For most short read sequencing studies, a fundamental question is the depth of sequencing - how many reads are necessary to answer the question. For determination of genetic variation - i.e., SNP analysis - one can assume a relatively even distribution of reads across the genome. However, one must give some thought to how many times a variation needs to be read before it can be declared real instead of a sequencing anomaly. For differential gene expression, the primary question is how rare is the transcript in question, since the amount of the least abundant transcript will determine how many reads are necessary. There is some evidence that increasing the number of reads does not linearly increase the depth of detection, but that instead the number of transcripts detected approaches a limit between 4 and 6 million reads (Ramskold et al, 2009, PLoS Comput Biol 5 e1000598, doi:10.1271/journal.pcbi.1000598). If this is correct, then more reads is tantamount to more measures and can still serve to make the data more reliable.
Microarray studies have focused on the need for biological replicates. For gene expression studies on the HiSeq 2000, the same issues need to be addressed - is variation between two samples random or ordered? This question can only be answered by biological replicates. The case for technical replicates is more controversial. For technical variation, it is likely that sample preparation bias is more important than sequencing variations. This means that running more lanes may not address the issue of technical variation. Instead the issue of technical variation may need to be addressed at the level of library construction, with the most notable point of variability being the fragmentation of the sample.

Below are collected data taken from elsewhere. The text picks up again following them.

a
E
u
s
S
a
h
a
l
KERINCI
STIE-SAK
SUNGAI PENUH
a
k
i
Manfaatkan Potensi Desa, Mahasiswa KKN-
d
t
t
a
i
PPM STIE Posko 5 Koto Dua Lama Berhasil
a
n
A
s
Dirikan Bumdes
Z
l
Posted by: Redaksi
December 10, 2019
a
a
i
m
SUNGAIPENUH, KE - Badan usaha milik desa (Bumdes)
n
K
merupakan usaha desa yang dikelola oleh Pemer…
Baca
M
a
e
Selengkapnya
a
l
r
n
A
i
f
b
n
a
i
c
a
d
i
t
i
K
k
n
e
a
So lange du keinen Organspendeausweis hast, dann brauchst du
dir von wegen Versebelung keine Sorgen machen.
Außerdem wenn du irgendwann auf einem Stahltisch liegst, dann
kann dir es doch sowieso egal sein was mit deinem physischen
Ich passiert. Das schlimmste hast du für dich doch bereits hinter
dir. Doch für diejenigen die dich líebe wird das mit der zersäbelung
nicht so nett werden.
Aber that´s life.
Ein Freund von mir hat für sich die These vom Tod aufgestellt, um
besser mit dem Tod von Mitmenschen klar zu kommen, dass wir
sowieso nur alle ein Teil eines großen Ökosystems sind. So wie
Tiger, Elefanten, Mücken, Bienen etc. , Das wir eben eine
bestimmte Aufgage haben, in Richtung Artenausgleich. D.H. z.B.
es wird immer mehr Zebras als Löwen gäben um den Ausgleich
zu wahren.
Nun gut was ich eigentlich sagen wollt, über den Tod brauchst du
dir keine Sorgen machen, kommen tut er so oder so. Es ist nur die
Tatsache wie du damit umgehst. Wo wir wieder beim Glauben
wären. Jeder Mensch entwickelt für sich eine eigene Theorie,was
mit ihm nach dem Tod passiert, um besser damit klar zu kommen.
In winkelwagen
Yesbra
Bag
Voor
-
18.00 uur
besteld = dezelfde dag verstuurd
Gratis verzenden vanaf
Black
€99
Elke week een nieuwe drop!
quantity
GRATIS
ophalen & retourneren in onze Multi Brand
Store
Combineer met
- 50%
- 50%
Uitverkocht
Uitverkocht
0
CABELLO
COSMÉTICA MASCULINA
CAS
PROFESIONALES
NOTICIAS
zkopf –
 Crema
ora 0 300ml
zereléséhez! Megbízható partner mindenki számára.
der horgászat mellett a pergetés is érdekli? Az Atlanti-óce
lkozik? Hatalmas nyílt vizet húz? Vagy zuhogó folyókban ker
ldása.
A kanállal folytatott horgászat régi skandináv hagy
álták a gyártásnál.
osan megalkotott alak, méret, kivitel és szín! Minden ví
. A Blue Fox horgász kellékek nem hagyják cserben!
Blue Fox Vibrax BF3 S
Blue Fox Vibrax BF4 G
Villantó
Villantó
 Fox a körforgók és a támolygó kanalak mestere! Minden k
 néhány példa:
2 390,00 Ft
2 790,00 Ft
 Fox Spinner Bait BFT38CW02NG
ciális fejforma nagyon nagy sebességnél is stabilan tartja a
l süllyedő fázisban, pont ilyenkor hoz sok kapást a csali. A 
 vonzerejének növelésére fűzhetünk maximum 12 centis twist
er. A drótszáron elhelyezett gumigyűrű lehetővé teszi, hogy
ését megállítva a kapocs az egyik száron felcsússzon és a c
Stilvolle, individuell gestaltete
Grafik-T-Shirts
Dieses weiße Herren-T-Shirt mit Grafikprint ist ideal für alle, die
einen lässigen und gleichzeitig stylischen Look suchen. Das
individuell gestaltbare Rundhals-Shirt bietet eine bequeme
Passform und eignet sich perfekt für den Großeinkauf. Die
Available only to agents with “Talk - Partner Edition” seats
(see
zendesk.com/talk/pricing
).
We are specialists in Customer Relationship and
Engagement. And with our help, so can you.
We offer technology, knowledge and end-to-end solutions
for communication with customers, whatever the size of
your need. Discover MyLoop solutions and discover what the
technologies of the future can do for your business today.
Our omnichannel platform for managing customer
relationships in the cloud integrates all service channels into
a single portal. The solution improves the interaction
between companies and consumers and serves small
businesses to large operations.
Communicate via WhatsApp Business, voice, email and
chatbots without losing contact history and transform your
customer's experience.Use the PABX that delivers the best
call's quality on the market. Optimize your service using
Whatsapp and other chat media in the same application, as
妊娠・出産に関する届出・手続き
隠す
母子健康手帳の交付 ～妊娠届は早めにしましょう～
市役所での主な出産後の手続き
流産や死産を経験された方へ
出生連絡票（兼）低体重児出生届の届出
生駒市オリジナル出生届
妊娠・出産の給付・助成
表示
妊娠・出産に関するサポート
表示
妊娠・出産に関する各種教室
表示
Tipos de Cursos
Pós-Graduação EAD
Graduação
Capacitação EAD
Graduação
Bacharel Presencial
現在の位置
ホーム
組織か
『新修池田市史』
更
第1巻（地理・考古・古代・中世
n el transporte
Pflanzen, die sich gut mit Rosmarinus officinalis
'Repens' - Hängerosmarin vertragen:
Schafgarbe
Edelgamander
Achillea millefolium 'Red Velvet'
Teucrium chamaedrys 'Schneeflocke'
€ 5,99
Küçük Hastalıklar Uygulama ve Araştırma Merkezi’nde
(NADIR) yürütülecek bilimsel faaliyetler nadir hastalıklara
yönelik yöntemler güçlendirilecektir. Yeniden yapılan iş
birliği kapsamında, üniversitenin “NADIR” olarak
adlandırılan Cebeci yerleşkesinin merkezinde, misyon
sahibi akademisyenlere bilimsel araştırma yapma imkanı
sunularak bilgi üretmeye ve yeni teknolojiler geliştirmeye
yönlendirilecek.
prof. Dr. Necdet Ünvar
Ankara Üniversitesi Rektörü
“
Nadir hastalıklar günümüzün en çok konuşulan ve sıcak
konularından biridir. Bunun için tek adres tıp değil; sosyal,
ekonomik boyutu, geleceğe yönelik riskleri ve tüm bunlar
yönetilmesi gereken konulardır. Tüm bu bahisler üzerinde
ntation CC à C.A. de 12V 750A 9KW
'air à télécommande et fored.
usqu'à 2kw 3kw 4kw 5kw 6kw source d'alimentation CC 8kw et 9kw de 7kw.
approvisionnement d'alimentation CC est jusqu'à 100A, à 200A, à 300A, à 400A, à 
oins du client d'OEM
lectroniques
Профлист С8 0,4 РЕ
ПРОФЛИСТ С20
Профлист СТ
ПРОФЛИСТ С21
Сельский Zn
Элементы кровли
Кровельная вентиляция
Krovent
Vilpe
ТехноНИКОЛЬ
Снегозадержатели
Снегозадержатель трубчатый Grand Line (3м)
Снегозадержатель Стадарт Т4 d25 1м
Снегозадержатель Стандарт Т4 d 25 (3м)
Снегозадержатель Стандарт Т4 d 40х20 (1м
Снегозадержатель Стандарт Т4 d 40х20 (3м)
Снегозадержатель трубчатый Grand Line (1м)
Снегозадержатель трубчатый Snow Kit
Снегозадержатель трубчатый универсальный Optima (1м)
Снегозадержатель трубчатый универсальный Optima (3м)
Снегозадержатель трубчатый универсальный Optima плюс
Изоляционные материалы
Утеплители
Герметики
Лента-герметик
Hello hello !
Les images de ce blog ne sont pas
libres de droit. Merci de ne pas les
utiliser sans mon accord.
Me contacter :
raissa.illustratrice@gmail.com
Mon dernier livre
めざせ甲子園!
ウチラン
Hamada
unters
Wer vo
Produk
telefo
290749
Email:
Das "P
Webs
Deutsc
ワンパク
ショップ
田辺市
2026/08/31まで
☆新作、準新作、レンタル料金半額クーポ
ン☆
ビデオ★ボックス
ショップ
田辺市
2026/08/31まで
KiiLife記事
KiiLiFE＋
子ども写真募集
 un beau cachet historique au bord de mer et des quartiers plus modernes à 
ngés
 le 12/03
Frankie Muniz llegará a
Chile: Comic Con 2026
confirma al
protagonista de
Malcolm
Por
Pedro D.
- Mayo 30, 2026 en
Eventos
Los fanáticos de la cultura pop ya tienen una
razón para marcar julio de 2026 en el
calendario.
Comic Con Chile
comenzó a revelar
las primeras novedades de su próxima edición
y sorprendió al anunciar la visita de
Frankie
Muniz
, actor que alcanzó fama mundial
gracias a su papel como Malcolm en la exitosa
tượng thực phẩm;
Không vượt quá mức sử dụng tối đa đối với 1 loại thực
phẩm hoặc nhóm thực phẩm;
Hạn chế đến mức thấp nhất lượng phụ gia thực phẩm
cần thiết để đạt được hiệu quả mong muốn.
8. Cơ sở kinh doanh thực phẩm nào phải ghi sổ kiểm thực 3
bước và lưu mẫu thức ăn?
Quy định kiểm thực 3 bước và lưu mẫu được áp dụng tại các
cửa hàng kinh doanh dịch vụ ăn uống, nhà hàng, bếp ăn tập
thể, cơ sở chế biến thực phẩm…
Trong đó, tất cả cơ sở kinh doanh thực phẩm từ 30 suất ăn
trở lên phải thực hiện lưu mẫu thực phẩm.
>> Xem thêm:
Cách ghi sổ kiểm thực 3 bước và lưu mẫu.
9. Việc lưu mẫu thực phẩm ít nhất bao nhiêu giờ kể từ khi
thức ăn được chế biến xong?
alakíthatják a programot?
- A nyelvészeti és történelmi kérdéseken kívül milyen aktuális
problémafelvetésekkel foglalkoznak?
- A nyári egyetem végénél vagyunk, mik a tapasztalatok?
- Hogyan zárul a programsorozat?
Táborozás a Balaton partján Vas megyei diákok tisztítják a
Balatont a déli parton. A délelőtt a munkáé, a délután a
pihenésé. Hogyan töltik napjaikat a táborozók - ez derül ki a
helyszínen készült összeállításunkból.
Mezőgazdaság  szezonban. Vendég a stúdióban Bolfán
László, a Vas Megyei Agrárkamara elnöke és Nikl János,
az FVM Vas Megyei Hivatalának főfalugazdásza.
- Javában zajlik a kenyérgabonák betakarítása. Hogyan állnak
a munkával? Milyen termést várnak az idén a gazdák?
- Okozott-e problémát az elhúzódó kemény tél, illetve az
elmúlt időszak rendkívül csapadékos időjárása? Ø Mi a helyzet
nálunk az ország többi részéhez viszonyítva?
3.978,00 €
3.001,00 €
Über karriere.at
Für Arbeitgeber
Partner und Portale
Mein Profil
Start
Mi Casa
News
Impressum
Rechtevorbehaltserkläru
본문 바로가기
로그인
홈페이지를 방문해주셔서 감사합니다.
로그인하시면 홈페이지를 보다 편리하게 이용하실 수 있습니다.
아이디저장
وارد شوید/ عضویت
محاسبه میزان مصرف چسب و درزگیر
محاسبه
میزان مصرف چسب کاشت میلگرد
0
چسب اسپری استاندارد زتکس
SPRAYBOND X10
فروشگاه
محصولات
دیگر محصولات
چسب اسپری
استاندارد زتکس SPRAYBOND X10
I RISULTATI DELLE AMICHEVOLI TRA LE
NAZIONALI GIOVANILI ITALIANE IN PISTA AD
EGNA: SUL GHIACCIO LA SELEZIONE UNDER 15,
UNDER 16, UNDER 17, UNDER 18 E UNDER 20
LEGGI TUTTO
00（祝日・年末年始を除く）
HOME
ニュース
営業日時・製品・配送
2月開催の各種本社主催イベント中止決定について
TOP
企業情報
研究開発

Before starting an experiment, one also needs to verify that a reference genome is available for assembly of the reads. Although there are tools available for de novo assembly of short read data, most experiments will proceed using a well-annotated reference genome as a scaffold for the assembly of the data. This is particularly true for gene expression studies using RNA-seq. Reference genomes are available for many model organisms, but the quality can vary, and the first step in any project should be identification and acquisition of the reference data.